[Assignment]
Take the lines below between the one holding "56: (419, 313, 6.72)" and the one holding "14: (227, 381, 7.15)", inclusive, and copy them exactly. Add nothing.

[Extracted records]
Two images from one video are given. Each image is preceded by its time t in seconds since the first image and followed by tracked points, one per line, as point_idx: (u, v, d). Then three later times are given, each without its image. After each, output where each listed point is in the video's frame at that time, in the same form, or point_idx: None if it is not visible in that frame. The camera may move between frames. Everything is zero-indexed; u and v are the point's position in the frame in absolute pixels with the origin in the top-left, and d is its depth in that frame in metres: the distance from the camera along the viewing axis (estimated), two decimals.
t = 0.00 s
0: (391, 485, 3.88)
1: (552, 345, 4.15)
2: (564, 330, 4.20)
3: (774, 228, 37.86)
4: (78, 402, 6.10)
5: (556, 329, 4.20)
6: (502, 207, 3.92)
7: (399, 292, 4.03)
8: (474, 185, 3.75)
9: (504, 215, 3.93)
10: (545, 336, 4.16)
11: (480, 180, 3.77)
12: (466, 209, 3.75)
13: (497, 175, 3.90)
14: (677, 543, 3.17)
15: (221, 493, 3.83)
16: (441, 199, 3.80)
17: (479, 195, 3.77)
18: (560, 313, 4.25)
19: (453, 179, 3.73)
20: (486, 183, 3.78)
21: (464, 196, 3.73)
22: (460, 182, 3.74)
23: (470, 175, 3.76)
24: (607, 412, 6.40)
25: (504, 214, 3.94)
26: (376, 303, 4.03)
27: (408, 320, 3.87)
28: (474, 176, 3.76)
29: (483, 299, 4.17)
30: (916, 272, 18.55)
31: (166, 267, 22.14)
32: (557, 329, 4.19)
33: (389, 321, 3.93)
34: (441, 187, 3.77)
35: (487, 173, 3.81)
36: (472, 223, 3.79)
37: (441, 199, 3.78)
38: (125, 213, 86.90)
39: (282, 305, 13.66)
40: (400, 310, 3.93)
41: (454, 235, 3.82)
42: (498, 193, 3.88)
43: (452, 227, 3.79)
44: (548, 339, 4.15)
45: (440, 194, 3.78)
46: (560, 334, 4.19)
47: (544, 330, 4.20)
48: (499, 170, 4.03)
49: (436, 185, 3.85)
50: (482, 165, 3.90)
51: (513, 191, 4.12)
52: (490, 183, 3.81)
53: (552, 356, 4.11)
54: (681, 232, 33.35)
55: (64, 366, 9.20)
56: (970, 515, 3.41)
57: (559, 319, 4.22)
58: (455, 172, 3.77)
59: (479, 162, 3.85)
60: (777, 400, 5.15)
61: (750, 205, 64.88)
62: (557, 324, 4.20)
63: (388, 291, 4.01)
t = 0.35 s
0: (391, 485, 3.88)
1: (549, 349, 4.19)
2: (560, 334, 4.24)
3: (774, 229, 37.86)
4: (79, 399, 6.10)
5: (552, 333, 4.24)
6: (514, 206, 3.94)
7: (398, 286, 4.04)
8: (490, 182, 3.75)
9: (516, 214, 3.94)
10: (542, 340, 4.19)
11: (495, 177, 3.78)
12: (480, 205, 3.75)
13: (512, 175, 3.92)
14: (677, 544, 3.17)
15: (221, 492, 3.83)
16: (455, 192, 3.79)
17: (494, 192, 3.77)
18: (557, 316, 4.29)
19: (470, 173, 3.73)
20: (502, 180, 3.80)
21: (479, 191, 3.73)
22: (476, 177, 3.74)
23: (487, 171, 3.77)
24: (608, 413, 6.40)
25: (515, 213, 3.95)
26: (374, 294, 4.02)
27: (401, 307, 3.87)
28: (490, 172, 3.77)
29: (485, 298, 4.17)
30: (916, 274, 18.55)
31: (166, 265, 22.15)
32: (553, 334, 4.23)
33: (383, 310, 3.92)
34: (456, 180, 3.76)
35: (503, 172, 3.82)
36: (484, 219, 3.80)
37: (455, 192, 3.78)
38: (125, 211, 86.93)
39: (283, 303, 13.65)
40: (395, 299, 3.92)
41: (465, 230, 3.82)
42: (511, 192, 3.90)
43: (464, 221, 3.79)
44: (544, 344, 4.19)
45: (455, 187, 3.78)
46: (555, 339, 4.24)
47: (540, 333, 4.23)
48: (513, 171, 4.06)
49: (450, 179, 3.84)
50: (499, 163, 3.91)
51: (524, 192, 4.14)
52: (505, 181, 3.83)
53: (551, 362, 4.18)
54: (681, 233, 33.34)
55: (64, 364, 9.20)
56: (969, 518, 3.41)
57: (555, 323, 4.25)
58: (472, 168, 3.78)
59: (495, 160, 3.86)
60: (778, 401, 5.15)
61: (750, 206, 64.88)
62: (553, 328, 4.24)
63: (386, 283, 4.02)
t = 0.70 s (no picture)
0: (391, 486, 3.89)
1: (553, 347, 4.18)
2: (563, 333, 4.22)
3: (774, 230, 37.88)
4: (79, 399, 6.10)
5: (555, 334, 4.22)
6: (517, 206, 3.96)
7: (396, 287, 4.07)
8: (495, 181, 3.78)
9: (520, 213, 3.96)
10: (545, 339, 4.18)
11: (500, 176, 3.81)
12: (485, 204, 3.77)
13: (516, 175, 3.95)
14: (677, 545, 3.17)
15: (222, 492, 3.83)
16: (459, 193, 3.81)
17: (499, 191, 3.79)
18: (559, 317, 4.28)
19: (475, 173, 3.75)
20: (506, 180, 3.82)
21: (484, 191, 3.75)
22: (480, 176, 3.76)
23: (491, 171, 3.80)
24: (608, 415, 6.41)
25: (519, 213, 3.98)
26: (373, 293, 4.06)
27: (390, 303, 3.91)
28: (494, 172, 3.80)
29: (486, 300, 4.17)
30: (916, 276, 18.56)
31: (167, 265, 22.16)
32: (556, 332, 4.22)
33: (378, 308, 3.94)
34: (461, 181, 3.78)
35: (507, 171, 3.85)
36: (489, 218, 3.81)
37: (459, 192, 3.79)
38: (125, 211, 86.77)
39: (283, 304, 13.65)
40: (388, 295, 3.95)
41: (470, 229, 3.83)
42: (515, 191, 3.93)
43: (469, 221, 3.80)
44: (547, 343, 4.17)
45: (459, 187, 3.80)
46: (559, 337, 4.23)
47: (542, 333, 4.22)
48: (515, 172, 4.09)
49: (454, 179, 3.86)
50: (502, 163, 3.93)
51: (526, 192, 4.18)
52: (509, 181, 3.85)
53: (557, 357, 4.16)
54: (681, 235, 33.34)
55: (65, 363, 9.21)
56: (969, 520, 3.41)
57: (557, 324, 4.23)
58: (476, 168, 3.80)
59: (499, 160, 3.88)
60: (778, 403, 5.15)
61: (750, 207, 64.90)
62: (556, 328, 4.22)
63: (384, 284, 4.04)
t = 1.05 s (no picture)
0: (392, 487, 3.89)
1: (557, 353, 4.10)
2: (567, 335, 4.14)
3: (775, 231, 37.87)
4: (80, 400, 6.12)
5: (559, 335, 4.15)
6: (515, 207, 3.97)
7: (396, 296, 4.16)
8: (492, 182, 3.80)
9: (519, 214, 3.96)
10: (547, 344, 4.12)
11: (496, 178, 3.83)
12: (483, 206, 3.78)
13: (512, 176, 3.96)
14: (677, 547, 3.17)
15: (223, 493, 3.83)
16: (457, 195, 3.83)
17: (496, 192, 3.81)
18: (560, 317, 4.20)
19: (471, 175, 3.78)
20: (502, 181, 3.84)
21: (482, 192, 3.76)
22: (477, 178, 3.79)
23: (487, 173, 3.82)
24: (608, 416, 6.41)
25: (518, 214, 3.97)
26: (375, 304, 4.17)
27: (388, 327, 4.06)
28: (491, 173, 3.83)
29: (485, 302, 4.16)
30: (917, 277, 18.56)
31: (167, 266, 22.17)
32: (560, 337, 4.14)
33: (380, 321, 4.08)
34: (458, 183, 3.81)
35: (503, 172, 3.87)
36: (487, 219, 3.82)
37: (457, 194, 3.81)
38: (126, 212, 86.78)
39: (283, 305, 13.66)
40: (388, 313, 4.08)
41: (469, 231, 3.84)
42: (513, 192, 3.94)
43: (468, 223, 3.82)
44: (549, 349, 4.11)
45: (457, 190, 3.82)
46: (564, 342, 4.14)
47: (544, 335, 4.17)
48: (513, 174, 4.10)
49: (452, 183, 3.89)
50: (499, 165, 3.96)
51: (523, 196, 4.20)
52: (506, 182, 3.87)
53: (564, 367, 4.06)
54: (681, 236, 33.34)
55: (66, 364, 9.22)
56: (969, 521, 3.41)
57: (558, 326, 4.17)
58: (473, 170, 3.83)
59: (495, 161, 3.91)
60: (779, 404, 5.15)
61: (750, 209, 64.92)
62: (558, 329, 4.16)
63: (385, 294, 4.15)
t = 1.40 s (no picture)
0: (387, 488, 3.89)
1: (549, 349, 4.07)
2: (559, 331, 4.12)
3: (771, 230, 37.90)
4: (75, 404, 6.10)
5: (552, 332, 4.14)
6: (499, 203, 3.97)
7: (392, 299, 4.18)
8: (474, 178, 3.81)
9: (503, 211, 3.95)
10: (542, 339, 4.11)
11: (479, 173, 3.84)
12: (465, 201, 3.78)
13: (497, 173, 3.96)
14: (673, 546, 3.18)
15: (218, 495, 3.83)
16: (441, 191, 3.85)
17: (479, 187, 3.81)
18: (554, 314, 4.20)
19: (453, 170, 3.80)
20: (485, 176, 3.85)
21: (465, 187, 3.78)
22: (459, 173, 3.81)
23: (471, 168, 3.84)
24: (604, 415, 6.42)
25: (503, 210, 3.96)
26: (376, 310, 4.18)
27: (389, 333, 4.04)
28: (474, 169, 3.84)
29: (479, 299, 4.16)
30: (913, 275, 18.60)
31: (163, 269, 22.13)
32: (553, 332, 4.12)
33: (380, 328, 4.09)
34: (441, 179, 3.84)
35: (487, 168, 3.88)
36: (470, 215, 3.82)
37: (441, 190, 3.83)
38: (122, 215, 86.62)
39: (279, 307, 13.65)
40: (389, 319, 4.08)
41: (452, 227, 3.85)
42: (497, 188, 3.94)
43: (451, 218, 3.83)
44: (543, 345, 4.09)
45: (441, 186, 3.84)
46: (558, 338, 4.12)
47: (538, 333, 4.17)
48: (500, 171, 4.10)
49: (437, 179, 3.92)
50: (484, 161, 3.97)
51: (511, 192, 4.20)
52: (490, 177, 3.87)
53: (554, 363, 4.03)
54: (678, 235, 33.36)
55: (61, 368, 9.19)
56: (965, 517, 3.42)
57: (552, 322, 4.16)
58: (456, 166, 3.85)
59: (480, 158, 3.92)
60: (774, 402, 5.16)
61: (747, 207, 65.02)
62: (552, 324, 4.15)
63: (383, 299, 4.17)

--

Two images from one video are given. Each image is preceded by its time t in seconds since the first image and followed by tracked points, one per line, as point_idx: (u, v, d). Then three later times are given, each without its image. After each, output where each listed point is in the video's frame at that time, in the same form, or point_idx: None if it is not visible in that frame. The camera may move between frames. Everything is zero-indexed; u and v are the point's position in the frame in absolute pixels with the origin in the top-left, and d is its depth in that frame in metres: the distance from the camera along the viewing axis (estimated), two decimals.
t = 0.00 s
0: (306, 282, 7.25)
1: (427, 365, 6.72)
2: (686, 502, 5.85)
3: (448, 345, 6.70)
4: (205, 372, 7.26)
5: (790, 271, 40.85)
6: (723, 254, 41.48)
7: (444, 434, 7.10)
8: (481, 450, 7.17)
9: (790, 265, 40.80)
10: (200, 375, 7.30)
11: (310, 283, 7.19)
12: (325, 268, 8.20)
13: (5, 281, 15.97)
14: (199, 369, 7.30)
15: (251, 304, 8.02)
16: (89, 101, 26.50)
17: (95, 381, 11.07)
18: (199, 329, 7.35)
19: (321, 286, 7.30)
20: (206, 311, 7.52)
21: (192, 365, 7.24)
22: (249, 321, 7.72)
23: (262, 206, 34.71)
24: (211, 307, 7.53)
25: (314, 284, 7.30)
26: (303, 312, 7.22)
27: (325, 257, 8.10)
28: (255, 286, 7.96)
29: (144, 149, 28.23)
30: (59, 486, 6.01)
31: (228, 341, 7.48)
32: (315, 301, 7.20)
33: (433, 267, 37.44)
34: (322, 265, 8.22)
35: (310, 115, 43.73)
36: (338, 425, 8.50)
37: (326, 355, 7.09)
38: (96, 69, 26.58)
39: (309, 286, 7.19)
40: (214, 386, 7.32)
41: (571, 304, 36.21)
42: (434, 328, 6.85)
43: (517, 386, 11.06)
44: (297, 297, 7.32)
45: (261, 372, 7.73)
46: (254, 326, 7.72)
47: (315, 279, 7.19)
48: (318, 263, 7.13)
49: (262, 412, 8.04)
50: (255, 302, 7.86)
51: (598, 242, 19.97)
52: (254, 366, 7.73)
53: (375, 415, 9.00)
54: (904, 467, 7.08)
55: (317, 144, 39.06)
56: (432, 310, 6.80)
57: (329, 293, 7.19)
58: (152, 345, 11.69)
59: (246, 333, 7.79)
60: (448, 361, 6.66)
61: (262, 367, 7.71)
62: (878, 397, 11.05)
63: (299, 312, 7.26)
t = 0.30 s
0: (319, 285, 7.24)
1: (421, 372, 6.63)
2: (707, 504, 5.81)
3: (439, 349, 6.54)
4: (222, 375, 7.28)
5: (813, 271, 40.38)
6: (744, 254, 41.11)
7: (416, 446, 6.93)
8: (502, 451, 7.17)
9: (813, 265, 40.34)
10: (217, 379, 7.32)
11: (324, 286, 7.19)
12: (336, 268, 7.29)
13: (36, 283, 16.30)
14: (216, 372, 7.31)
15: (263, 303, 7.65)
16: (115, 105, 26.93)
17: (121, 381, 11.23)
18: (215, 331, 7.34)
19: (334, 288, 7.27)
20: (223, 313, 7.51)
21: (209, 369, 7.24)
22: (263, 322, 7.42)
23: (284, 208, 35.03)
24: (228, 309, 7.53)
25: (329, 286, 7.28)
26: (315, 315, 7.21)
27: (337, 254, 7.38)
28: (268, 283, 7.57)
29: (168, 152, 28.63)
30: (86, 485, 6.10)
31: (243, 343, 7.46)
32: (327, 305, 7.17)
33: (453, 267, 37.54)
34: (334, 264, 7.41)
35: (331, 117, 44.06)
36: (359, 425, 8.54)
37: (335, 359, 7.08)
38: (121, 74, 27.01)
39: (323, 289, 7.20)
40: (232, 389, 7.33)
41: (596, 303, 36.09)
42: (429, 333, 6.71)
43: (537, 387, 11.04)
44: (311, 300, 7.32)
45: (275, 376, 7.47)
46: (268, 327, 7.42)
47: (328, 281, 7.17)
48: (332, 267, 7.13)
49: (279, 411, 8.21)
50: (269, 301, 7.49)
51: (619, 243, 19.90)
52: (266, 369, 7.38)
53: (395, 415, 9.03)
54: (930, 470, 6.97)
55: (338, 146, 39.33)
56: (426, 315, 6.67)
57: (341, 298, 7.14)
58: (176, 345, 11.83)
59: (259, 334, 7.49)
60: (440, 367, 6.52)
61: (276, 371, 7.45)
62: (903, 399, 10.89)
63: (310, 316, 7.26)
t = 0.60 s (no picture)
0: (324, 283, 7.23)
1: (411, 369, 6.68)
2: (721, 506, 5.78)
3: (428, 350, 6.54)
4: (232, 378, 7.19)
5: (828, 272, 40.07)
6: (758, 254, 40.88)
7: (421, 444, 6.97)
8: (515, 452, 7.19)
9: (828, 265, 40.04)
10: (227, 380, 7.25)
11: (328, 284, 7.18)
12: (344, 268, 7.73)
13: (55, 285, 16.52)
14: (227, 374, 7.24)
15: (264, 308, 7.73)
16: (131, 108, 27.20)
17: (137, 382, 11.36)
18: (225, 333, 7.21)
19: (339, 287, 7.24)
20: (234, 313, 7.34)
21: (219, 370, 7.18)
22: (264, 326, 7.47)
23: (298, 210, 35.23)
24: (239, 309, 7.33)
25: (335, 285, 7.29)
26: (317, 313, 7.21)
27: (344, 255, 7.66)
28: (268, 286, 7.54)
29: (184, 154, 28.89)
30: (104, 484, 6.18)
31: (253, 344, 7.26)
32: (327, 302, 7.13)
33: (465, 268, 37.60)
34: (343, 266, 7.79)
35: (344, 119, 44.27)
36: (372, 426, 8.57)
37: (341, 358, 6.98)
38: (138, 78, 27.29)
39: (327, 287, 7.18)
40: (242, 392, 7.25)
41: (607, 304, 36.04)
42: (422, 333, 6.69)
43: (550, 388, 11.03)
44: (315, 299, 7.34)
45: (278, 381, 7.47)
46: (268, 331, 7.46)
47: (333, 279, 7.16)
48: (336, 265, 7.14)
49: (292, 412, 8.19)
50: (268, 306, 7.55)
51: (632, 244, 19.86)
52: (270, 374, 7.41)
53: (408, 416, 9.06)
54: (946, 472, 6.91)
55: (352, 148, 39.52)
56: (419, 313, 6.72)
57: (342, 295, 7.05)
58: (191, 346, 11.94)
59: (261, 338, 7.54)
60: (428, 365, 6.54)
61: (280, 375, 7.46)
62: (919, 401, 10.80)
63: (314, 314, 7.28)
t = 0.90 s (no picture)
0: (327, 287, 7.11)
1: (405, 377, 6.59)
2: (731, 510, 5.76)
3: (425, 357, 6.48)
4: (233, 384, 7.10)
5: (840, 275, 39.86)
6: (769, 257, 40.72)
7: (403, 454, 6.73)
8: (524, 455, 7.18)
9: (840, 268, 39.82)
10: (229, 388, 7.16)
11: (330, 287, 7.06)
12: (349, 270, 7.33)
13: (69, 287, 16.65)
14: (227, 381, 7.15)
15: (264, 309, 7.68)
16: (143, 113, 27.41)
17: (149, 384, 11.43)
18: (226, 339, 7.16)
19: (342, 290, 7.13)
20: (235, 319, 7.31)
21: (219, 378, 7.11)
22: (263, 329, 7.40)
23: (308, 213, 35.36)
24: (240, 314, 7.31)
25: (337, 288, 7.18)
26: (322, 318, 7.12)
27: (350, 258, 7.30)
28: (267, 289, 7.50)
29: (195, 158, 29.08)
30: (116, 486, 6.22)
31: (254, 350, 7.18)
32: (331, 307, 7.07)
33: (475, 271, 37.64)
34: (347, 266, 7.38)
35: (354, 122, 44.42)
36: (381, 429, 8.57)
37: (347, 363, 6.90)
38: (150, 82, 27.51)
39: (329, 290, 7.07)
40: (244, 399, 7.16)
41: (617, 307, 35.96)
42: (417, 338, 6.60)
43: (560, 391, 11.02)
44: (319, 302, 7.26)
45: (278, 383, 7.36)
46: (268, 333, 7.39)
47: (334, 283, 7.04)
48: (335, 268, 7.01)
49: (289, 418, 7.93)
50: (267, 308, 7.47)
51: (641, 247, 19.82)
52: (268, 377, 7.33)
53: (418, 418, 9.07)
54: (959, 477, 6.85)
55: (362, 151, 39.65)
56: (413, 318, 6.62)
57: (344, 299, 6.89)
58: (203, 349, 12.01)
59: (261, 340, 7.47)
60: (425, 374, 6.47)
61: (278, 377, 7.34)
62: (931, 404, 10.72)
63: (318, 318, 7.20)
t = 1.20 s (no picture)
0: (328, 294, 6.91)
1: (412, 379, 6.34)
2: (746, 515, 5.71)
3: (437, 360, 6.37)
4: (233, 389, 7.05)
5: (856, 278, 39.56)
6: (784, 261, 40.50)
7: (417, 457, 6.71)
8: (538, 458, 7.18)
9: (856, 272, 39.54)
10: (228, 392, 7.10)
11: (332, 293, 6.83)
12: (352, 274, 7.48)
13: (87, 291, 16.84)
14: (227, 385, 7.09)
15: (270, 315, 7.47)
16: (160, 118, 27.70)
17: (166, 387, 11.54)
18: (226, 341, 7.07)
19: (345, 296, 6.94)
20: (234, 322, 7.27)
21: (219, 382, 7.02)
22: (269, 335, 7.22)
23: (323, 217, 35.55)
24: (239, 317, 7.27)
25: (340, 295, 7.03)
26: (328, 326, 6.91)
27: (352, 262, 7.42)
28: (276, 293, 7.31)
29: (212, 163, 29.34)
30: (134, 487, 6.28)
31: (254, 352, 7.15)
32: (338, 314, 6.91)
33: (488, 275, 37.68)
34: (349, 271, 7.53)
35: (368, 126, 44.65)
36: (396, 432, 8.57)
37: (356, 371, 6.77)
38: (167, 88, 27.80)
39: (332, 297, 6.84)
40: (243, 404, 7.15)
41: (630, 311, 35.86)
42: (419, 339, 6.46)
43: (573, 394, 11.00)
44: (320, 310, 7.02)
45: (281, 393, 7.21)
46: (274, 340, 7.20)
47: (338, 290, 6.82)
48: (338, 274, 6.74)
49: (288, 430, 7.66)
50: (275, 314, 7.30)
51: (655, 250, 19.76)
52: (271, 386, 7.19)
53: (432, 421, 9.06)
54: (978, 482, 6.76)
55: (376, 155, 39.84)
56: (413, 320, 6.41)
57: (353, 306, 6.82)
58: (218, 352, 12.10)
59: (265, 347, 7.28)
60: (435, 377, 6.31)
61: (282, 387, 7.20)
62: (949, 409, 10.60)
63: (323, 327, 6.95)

[Solved problem]
56: (419, 313, 6.72)
57: (342, 295, 7.05)
58: (191, 346, 11.94)
59: (261, 338, 7.54)
60: (428, 365, 6.54)
61: (280, 375, 7.46)
62: (919, 401, 10.80)
63: (314, 314, 7.28)
t = 0.90 s (no picture)
0: (327, 287, 7.11)
1: (405, 377, 6.59)
2: (731, 510, 5.76)
3: (425, 357, 6.48)
4: (233, 384, 7.10)
5: (840, 275, 39.86)
6: (769, 257, 40.72)
7: (403, 454, 6.73)
8: (524, 455, 7.18)
9: (840, 268, 39.82)
10: (229, 388, 7.16)
11: (330, 287, 7.06)
12: (349, 270, 7.33)
13: (69, 287, 16.65)
14: (227, 381, 7.15)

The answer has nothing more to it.